Brief: Skip the images; return every entry exactly.

*** Given records ***

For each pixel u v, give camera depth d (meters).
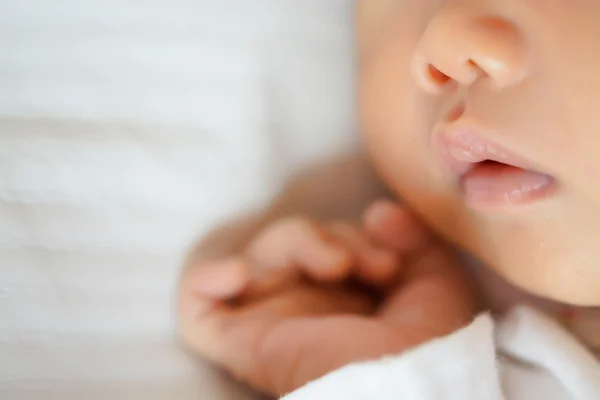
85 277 0.28
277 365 0.28
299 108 0.31
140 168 0.29
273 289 0.30
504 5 0.25
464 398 0.26
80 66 0.29
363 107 0.30
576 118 0.25
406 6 0.28
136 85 0.29
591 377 0.27
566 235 0.26
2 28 0.28
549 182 0.26
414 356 0.26
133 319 0.28
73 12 0.29
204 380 0.28
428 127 0.28
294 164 0.31
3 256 0.27
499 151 0.26
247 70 0.30
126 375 0.28
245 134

*** End of Given records ***

Answer area:
For each pixel u v, give camera depth d (meters).
85 277 0.28
277 365 0.28
299 108 0.31
140 168 0.29
273 289 0.30
504 5 0.25
464 398 0.26
80 66 0.29
363 107 0.30
576 118 0.25
406 6 0.28
136 85 0.29
591 377 0.27
566 235 0.26
2 28 0.28
549 182 0.26
414 356 0.26
133 319 0.28
73 12 0.29
204 380 0.28
428 127 0.28
294 164 0.31
3 256 0.27
499 151 0.26
247 70 0.30
126 375 0.28
245 134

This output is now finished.